• **PROBLEM**: Extract all lines in the data that contain the word "pages".

• **PROVIDED INFORMATION**:
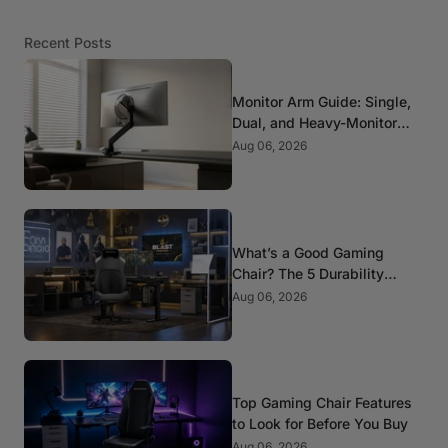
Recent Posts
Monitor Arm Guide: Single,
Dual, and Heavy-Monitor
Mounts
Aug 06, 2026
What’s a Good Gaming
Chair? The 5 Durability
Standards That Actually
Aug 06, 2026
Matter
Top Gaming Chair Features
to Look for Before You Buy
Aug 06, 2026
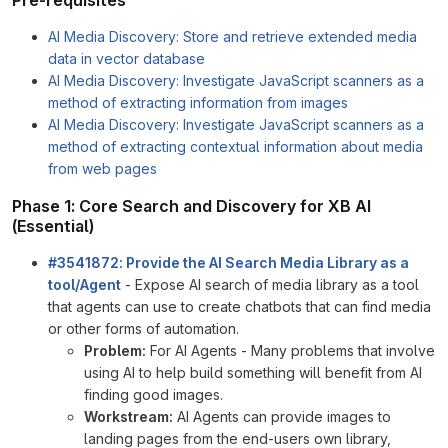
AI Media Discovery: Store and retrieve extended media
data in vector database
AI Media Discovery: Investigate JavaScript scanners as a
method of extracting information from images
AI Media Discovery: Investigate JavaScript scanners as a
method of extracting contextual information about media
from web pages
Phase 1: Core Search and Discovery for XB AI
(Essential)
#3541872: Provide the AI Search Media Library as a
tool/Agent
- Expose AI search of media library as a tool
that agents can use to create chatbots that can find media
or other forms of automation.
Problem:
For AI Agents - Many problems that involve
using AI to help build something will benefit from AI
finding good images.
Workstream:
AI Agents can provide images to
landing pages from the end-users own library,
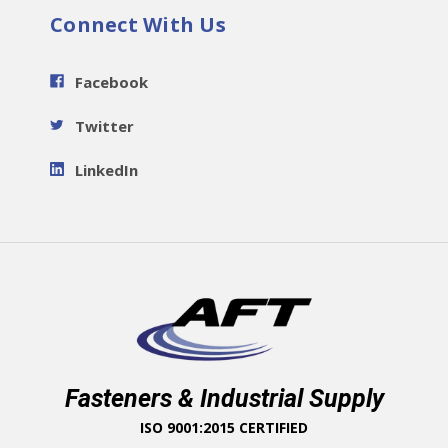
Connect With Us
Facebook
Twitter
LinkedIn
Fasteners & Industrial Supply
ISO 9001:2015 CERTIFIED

* * *

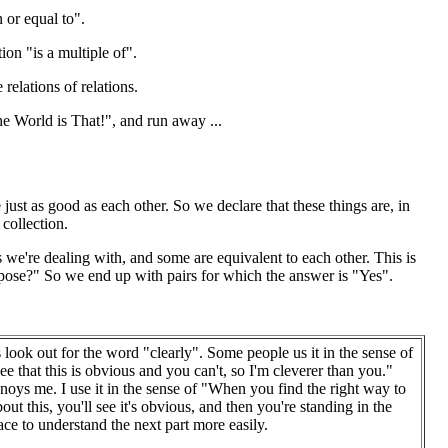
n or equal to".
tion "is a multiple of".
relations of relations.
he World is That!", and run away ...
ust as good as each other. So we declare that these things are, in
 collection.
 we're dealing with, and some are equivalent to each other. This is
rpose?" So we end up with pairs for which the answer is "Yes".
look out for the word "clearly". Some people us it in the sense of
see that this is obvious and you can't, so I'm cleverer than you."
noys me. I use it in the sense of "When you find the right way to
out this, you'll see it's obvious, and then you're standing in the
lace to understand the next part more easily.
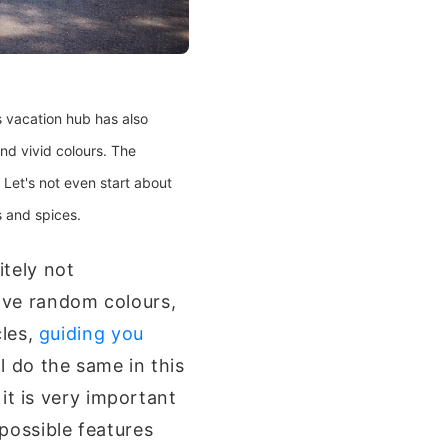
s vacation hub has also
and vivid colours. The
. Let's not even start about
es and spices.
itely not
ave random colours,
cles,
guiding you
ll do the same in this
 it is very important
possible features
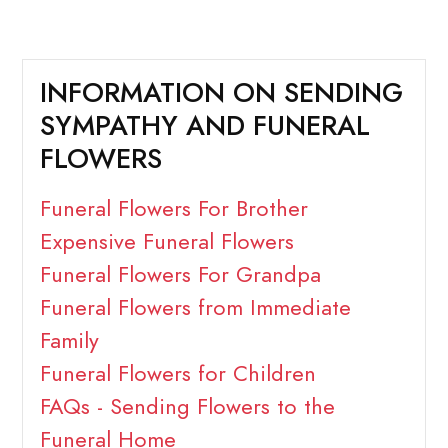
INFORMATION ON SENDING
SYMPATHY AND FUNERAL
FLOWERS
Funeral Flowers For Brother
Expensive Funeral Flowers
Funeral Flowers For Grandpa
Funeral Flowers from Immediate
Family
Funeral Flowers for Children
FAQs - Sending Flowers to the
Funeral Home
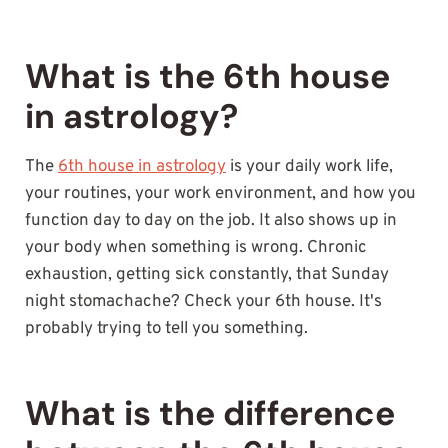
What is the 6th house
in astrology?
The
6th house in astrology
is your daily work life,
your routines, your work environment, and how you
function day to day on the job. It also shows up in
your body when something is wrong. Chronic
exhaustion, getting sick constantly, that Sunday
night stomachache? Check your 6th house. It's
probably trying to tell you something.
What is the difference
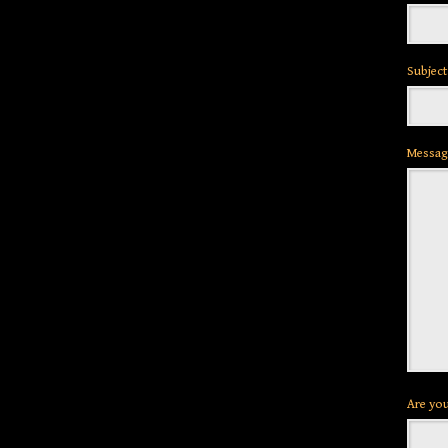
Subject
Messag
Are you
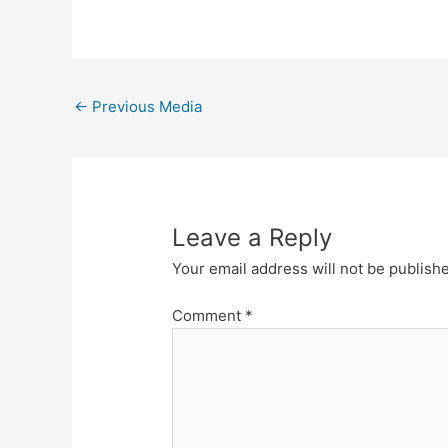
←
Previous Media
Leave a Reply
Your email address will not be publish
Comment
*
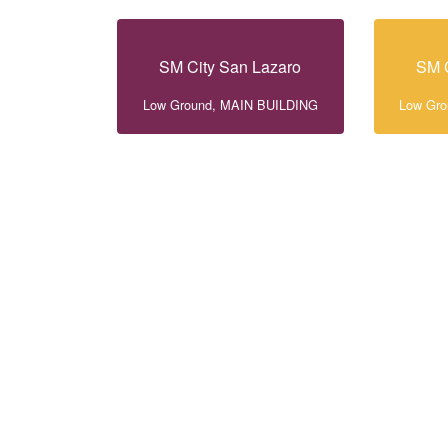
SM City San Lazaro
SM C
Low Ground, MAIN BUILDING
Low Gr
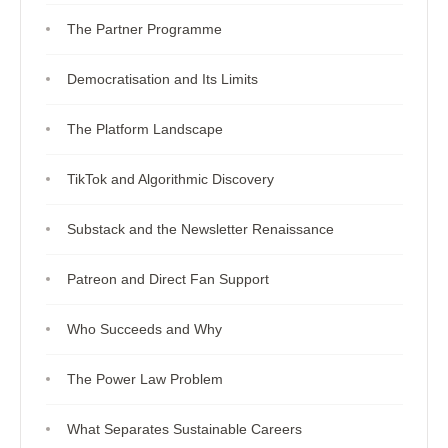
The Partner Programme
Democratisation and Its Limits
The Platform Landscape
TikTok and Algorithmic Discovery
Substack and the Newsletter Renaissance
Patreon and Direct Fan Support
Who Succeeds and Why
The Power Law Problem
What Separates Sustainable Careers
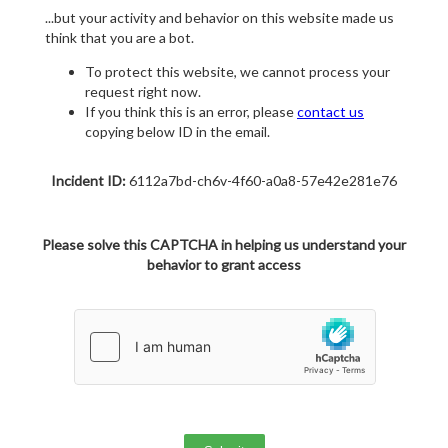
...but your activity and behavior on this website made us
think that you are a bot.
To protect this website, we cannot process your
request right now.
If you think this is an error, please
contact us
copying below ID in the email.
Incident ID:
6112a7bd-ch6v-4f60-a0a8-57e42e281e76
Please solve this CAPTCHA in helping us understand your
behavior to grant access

• **COMPLETED EXERCISE**:
from web pages
landing pages from the end-users own library,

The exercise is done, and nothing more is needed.